The Court otherwise affirms BLM’s decision, rejecting arguments that the Project will cause unnecessary and undue degradation to the local sage grouse population and habitat, groundwater aquifers, and air quality in violation of FLPMA, that BLM failed to adequately assess the Project’s impacts on air quality, wildlife, and groundwater in violation of NEPA, that BLM failed to adequately consider the Project’s impacts as to the area’s contemporary cultural or religious significance to local tribes also in violation of NEPA, and that BLM unreasonably or in bad faith decided not to consult with Tribal Plaintiffs before approving the Project in violation of the NHPA.
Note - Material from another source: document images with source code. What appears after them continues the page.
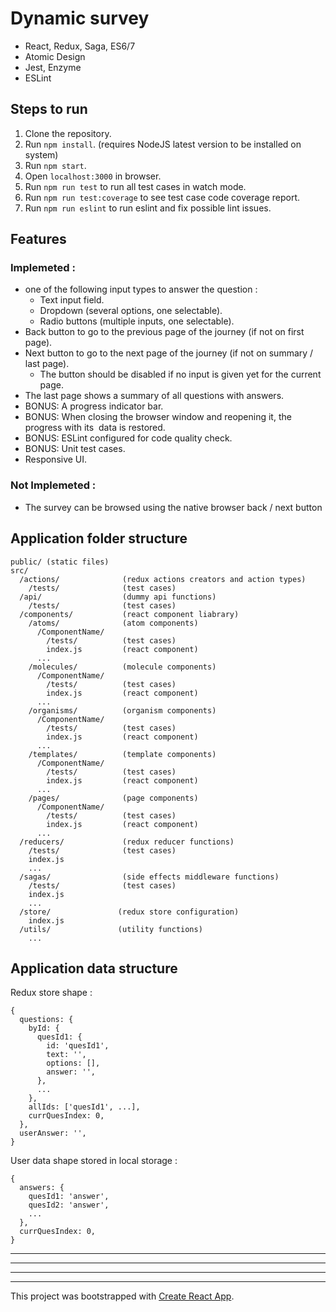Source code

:# Dynamic survey
- React, Redux, Saga, ES6/7
- Atomic Design
- Jest, Enzyme
- ESLint

## Steps to run
1. Clone the repository.
2. Run `npm install`. (requires NodeJS latest version to be installed on system)
3. Run `npm start`.
4. Open `localhost:3000` in browser.
5. Run `npm run test` to run all test cases in watch mode.
6. Run `npm run test:coverage` to see test case code coverage report.
7. Run `npm run eslint` to run eslint and fix possible lint issues.


## Features
### Implemeted :
- one of the following input types to answer the question :
  - Text input field.
  - Dropdown (several options, one selectable).
  - Radio buttons (multiple inputs, one selectable).
- Back button to go to the previous page of the journey (if not on first page).
- Next button to go to the next page of the journey (if not on summary / last page).
  - The button should be disabled if no input is given yet for the current page.
- The last page shows a summary of all questions with answers.
- BONUS:​ A progress indicator bar.
- BONUS: ​When closing the browser window and reopening it, the progress with its  data is restored.
- BONUS: ESLint configured for code quality check.
- BONUS: Unit test cases.
- Responsive UI.

### Not Implemeted :
- The survey can be browsed using the native browser back / next button  

## Application folder structure
```
public/ (static files)
src/
  /actions/              (redux actions creators and action types)
    /tests/              (test cases)
  /api/                  (dummy api functions)
    /tests/              (test cases)
  /components/           (react component liabrary)
    /atoms/              (atom components)
      /ComponentName/
        /tests/          (test cases)
        index.js         (react component)
      ...
    /molecules/          (molecule components)
      /ComponentName/
        /tests/          (test cases)
        index.js         (react component)
      ...
    /organisms/          (organism components)
      /ComponentName/
        /tests/          (test cases)
        index.js         (react component)
      ...
    /templates/          (template components)
      /ComponentName/
        /tests/          (test cases)
        index.js         (react component)
      ...
    /pages/              (page components)
      /ComponentName/
        /tests/          (test cases)
        index.js         (react component)
      ...
  /reducers/             (redux reducer functions)
    /tests/              (test cases)
    index.js
    ...
  /sagas/                (side effects middleware functions)
    /tests/              (test cases)
    index.js
    ...
  /store/               (redux store configuration)
    index.js
  /utils/               (utility functions)
    ...
```
## Application data structure

Redux store shape :
```
{
  questions: {
    byId: {
      quesId1: {
        id: 'quesId1',
        text: '',
        options: [],
        answer: '',
      },
      ...
    },
    allIds: ['quesId1', ...],
    currQuesIndex: 0,
  },
  userAnswer: '',
}
```

User data shape stored in local storage :
```
{
  answers: {
    quesId1: 'answer',
    quesId2: 'answer',
    ...
  },
  currQuesIndex: 0,
}
```

--------------------------------------------
--------------------------------------------
--------------------------------------------
--------------------------------------------

This project was bootstrapped with [Create React App](https://github.com/facebookincubator/create-react-app).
In sum, the Court concludes that BLM’s decision as it relates to approval of land to be used for waste dumps violated FLPMA (43 U.S.C. § 1732(b)) and is therefore arbitrary and capricious under the APA. But the Court otherwise rejects Plaintiff and Plaintiff- Intervenors’ claims.

—Order of the US District Court, District of Nevada, Case Nº 3:21-cv-00080-MMD-CLB

Lithium Americas said it intends to work closely with the BLM to complete the required follow-up. The ruling can be appealed; plaintiffs said they were considering next steps.